Les sociétés agricoles à leur tour ont généré un nouveau phénomène historique global issu en grande partie de l’essor démographique provoqué par le nouveau mode de production : l’émergence de sociétés hiérarchisées de plus en plus complexes, lesquelles débouchent à plus ou moins brève échéance sur des formations étatiques et urbaines à partir du IVe millénaire avant notre ère, d’abord aux mêmes endroits que les foyers néolithiques initiaux. La trajectoire qui mène de sociétés agropastorales néolithiques faiblement différenciées à des royaumes centralisés est cependant variable, selon les régions du monde. Dans les « nasses » géographiques de l’Égypte et de la Mésopotamie (l’actuel Irak), cernées par des déserts, des mers et des montagnes élevées, cette trajectoire est rapide et irréversible. En Europe en revanche, où l’espace est peu compté et l’environnement plutôt favorable, les sociétés à chefferies qui émergent au cours du Ve millénaire vont suivre un chemin plus fluctuant, avec des moments de forte hiérarchie sociale visible selon les régions (les mégalithes du Ve millénaire, le monde minoen-mycénien du IIe millénaire, les « résidences princières » de l’âge du Fer au milieu du Ier millénaire, etc), et des moments où au contraire les inégalités sociales deviennent ténues à observer, dans les vestiges funéraires comme dans les habitats. Des formations étatiques ne s’y établiront définitivement que dans la première moitié du Ier millénaire avant notre ère, avec les cités-États grecques et italiques, lesquelles diffuseront progressivement le nouveau mode de vie à l’ensemble de l’Europe – dont la partie la plus au nord ne sera néanmoins touchée qu’au début du IIe millénaire de notre ère.

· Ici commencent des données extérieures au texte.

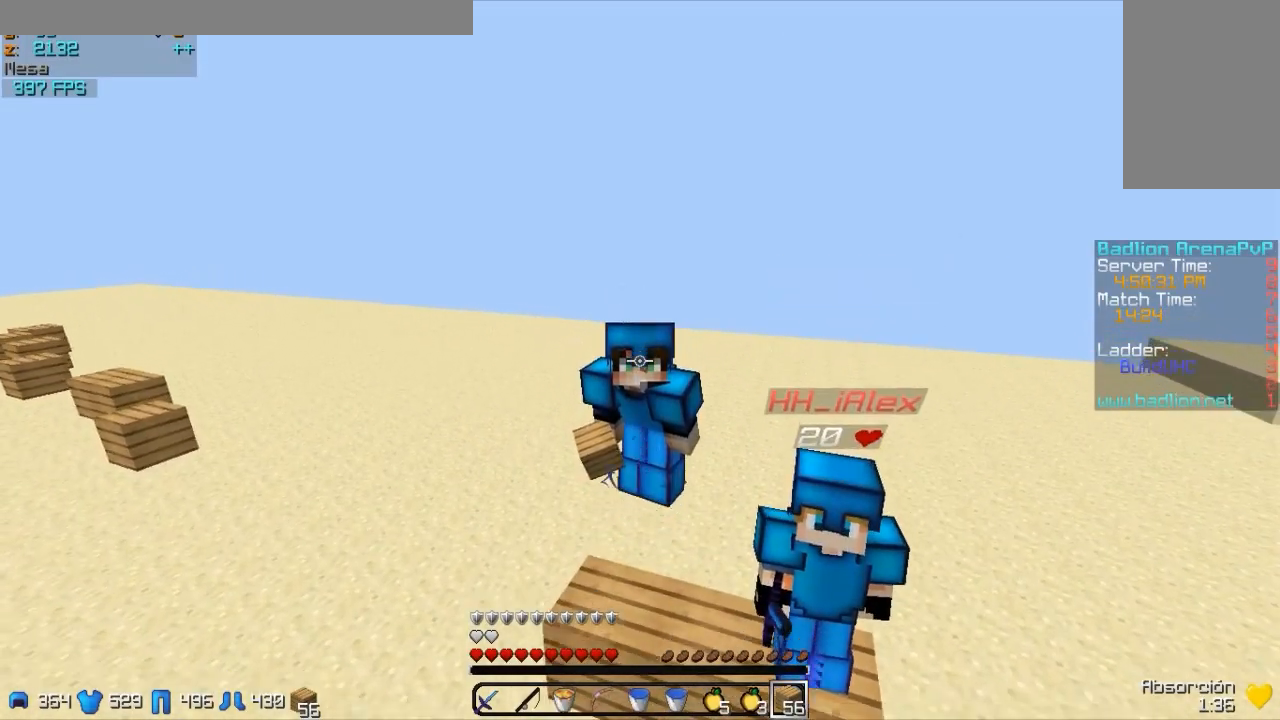
{"keys": [], "mouse": [], "events": []}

La plus ancienne métallurgie

Mais si le néolithique, à partir de son foyer initial proche-oriental, ne se diffuse dans toute l’Europe qu’en deux millénaires et selon un mode plutôt « froid », l’histoire se « réchauffe » à la fin du IIIe millénaire avec la période dite de « l’âge du Bronze ». La plus ancienne métallurgie du cuivre était attestée depuis le début du Ve millénaire au moins, notamment dans les Balkans – sachant que le martelage de cuivre natif est pratiqué au Proche-Orient au moins dès le IXe millénaire. Toutefois, une véritable réduction du minerai de cuivre dans des bas fourneaux, après extraction dans des mines, et à distinguer de la simple fonte dans des creusets, n’est actuellement bien connue qu’à partir du Ve millénaire dans le Levant, d’où elle s’étendra progressivement dans les différentes directions géographiques (Pigott 1999, Amzallag 2009). Cette première métallurgie n’est pas une révolution radicale dans le domaine des techniques : le cuivre est en effet trop mou pour produire des outils efficaces, et l’on utilisera encore longtemps la pierre et l’os dans la vie quotidienne. En revanche, parures et objets en cuivre (et en or, car la métallurgie de l’or apparaît au même moment) sont de puissants marqueurs des pouvoirs émergents. On les trouve dans les tombes les plus riches, mais aussi dans certains habitats particuliers. Le site croate de Vučedol, sur les bords du Danube près de Vukovar, en est un exemple emblématique datant du IIIe millénaire : sur une acropole naturelle dominant le reste du village et isolée par des fossés et un talus, se trouvaient deux grands bâtiments accompagnés d’installations de métallurgie et des tombes d’un couple et d’enfants.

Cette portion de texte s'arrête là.